◆ **Your goal**: Can you reproduce, word for word, the part of the listing that begins at the line containing "li_best_word, sim_best_word" and ends after the line containing "Between Smartphone and"?

++++++++++++++++++++

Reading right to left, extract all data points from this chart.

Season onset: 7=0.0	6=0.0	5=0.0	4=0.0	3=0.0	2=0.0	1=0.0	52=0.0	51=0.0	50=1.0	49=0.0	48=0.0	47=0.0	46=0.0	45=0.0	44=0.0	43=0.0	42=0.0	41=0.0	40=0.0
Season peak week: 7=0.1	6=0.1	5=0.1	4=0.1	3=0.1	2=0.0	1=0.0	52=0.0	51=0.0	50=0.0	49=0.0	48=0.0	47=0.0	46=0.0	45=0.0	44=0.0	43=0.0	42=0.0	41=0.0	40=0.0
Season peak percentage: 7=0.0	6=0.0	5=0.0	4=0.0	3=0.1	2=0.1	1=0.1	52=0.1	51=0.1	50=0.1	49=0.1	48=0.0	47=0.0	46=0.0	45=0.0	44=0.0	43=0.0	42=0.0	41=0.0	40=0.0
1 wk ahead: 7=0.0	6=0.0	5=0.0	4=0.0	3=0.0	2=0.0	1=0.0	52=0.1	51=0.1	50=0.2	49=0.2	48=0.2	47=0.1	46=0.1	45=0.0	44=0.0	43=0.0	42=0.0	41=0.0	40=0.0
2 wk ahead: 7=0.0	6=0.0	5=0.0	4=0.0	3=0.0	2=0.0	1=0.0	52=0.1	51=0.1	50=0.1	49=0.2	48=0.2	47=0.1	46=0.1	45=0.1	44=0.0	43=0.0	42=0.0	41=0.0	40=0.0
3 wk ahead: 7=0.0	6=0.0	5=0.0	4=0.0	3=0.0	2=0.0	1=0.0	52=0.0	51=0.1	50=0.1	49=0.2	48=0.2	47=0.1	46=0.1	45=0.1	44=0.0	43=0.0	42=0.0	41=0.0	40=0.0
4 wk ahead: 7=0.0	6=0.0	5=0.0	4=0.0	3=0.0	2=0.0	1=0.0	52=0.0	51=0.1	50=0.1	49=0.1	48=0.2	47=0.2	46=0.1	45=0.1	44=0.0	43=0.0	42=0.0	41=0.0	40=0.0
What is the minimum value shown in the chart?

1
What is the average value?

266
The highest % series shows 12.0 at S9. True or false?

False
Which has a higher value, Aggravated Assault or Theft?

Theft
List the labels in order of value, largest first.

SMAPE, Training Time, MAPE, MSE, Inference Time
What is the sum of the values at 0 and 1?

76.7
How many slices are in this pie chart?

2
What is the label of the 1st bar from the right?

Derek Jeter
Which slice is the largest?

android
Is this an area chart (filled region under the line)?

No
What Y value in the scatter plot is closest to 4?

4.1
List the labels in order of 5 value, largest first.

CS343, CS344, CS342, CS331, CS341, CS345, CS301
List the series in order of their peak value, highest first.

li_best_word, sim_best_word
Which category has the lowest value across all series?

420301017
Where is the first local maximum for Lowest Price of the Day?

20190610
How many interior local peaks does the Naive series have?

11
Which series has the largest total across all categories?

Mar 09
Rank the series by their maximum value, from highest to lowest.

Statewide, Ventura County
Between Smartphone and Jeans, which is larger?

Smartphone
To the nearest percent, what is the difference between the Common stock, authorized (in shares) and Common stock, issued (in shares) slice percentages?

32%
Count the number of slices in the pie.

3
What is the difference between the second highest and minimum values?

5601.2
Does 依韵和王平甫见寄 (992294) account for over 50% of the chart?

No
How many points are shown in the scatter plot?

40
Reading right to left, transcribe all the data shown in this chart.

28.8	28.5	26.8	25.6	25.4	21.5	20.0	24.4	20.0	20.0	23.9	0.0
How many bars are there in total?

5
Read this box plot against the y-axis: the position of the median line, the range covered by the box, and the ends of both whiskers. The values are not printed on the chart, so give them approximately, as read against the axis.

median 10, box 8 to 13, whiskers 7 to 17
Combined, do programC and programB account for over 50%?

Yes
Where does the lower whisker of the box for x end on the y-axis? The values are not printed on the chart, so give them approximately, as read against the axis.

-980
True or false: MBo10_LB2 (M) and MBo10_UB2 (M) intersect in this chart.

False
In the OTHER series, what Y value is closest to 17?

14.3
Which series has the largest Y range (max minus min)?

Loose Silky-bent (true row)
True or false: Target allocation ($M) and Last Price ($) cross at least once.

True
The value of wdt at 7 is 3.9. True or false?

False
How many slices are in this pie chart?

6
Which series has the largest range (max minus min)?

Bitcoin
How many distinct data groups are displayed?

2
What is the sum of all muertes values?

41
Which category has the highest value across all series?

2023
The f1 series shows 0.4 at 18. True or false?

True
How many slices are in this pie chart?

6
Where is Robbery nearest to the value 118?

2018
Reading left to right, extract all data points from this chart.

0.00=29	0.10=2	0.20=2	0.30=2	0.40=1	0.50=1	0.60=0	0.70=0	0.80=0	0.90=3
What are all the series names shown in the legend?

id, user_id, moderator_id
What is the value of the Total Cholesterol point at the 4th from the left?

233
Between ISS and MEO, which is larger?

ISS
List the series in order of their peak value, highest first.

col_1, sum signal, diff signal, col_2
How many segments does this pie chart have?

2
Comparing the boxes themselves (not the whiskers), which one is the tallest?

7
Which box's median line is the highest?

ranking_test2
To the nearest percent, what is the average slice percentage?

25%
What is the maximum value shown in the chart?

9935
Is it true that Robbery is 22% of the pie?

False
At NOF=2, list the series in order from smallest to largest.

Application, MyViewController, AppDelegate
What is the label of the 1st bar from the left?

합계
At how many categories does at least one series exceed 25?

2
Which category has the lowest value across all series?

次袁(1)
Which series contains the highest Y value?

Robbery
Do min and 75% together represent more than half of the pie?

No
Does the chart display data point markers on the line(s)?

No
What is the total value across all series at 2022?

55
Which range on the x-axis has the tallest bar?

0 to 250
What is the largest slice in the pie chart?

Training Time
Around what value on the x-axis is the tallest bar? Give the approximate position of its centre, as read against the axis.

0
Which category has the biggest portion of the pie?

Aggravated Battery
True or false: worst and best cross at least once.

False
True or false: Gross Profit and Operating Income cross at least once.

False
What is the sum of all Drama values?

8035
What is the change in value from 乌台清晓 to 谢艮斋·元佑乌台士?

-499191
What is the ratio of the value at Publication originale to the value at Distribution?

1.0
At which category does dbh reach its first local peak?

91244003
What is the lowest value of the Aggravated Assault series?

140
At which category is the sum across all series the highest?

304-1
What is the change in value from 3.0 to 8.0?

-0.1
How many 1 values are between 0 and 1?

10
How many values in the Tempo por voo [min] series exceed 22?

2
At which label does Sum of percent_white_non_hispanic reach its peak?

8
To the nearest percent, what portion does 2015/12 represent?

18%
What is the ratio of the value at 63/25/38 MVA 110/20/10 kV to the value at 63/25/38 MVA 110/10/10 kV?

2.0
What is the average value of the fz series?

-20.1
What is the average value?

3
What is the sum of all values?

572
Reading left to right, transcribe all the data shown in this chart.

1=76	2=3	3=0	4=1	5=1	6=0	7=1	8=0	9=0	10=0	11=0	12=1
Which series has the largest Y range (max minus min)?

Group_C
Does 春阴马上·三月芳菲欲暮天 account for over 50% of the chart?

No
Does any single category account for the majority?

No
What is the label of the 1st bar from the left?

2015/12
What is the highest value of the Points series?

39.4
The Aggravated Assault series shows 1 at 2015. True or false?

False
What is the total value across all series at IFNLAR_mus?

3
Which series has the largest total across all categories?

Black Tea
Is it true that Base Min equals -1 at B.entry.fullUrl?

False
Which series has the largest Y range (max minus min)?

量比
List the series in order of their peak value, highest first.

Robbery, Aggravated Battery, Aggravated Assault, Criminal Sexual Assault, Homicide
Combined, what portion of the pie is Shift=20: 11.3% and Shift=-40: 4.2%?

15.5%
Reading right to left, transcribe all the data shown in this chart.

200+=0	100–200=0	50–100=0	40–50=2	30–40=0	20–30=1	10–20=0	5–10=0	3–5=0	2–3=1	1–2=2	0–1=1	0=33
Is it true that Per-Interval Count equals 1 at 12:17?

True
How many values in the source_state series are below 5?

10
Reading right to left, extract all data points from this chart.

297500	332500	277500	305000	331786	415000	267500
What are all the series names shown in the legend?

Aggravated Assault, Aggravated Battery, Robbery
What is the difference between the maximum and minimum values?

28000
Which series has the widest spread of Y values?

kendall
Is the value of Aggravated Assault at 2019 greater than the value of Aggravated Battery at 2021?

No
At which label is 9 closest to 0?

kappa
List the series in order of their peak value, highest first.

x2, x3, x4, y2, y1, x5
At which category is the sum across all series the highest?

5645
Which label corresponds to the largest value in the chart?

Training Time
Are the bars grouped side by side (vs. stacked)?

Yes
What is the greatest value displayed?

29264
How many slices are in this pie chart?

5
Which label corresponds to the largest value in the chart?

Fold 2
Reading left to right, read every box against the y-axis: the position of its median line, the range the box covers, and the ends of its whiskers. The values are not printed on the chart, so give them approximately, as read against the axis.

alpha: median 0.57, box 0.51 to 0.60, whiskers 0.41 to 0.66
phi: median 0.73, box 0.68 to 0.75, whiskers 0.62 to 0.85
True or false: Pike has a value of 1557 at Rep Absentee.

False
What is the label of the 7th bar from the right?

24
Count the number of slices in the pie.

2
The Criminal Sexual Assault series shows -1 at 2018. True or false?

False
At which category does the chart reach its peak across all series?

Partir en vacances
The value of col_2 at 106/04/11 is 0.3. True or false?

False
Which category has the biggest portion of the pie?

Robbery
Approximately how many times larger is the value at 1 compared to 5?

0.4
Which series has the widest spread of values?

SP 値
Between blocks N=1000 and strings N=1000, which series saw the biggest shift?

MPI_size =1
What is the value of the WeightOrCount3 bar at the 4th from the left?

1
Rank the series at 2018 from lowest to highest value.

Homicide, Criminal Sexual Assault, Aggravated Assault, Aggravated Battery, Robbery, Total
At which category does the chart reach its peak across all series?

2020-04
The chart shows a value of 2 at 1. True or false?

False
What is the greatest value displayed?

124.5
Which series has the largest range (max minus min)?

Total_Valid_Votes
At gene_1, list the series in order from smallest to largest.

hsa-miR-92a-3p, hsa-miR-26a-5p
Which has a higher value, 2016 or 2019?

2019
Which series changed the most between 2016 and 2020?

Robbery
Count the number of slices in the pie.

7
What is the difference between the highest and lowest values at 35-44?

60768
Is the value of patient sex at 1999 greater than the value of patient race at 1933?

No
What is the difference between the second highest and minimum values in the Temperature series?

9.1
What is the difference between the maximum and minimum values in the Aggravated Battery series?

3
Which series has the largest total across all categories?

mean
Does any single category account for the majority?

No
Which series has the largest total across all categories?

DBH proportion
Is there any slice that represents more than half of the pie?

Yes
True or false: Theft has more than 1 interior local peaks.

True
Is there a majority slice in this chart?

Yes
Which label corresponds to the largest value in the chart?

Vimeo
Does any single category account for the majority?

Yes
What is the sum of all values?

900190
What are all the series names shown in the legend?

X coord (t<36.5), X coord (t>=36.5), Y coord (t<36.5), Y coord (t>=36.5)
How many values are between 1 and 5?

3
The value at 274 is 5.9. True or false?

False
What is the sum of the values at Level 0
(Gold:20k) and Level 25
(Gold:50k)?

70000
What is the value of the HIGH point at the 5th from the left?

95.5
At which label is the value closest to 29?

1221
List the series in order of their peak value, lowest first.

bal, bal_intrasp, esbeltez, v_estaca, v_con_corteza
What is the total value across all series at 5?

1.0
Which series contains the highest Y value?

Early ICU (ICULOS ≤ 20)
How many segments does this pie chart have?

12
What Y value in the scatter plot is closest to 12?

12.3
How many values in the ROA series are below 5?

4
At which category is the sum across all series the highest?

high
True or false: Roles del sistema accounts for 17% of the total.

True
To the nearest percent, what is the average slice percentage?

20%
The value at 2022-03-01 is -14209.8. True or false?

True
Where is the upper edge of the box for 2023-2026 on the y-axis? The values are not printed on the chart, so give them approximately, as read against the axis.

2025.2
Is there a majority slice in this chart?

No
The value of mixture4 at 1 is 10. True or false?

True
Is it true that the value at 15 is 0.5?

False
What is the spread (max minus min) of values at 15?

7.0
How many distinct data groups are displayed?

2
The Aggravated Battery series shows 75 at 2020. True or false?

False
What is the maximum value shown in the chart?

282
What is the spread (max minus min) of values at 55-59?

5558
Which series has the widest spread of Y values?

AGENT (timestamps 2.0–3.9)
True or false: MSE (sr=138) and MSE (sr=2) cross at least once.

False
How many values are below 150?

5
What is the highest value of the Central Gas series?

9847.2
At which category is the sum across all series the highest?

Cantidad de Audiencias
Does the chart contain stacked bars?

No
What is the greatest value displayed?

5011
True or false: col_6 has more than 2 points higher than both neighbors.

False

++++++++++++++++++++

◆ **Solution**:
li_best_word, sim_best_word
Which category has the lowest value across all series?

420301017
Where is the first local maximum for Lowest Price of the Day?

20190610
How many interior local peaks does the Naive series have?

11
Which series has the largest total across all categories?

Mar 09
Rank the series by their maximum value, from highest to lowest.

Statewide, Ventura County
Between Smartphone and Jeans, which is larger?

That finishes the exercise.